EXERCISE DIRECTIONS —
Retype exactly the lines from the line with "Pixel coordinates fill" to the end of the data, keeping both boundary lines.
===
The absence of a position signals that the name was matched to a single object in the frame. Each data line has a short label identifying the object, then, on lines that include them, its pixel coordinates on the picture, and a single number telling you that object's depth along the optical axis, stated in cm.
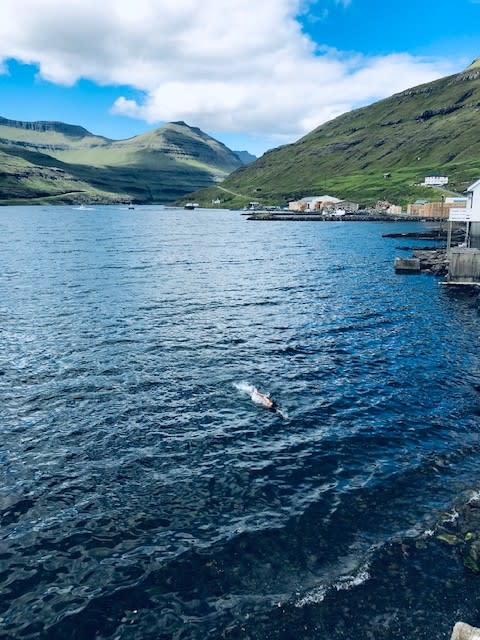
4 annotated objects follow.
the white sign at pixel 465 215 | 6938
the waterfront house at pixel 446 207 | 18975
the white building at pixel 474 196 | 6832
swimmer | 2653
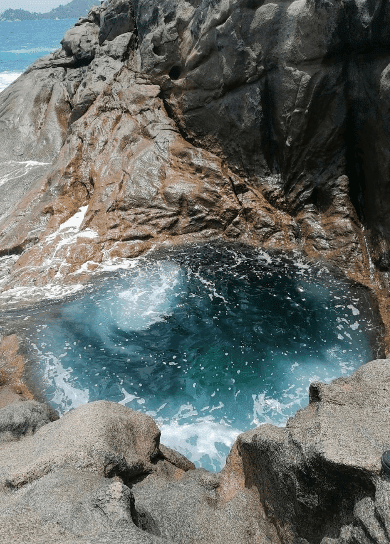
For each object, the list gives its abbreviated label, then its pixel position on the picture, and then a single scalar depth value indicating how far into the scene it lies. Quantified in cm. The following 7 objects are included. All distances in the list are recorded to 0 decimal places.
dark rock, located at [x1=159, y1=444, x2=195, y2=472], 771
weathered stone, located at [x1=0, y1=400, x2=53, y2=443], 789
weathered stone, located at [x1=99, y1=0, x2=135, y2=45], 2341
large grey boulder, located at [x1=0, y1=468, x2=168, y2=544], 459
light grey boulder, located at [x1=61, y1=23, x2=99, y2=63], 2698
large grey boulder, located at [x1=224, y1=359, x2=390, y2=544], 485
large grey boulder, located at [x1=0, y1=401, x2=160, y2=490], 593
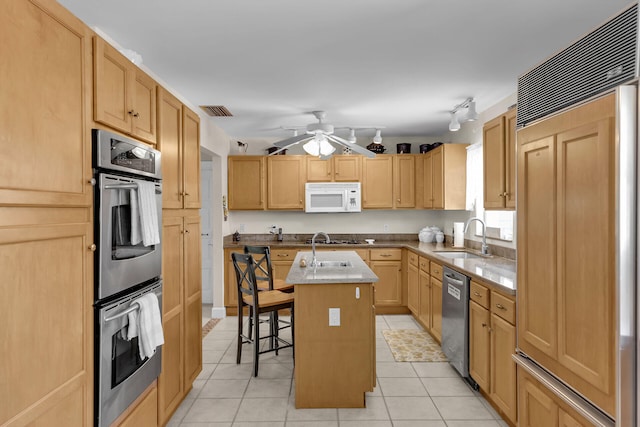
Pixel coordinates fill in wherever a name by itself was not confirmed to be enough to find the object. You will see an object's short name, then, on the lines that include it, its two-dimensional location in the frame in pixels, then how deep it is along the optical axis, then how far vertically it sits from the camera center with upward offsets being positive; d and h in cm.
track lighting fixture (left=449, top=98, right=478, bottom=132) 373 +107
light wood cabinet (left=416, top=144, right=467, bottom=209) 468 +48
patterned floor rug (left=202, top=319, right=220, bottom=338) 438 -140
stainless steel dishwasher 296 -89
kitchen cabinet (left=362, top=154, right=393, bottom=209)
===
WRITTEN SOLUTION —
Pixel coordinates fill in wherever a name by itself was not confirmed to be enough to find the object. You will see an object's short name, then, on the lines that include it, its two-dimensional location in the frame in pixels, then how deep it is along the optical axis, then how far vertically it sits from the camera center with upward offsets being positive; d and h in cm.
track lighting fixture (left=449, top=98, right=478, bottom=132) 373 +107
light wood cabinet (left=416, top=144, right=467, bottom=209) 468 +48
patterned floor rug (left=202, top=319, right=220, bottom=338) 438 -140
stainless steel dishwasher 296 -89
kitchen cabinet (left=362, top=154, right=393, bottom=209)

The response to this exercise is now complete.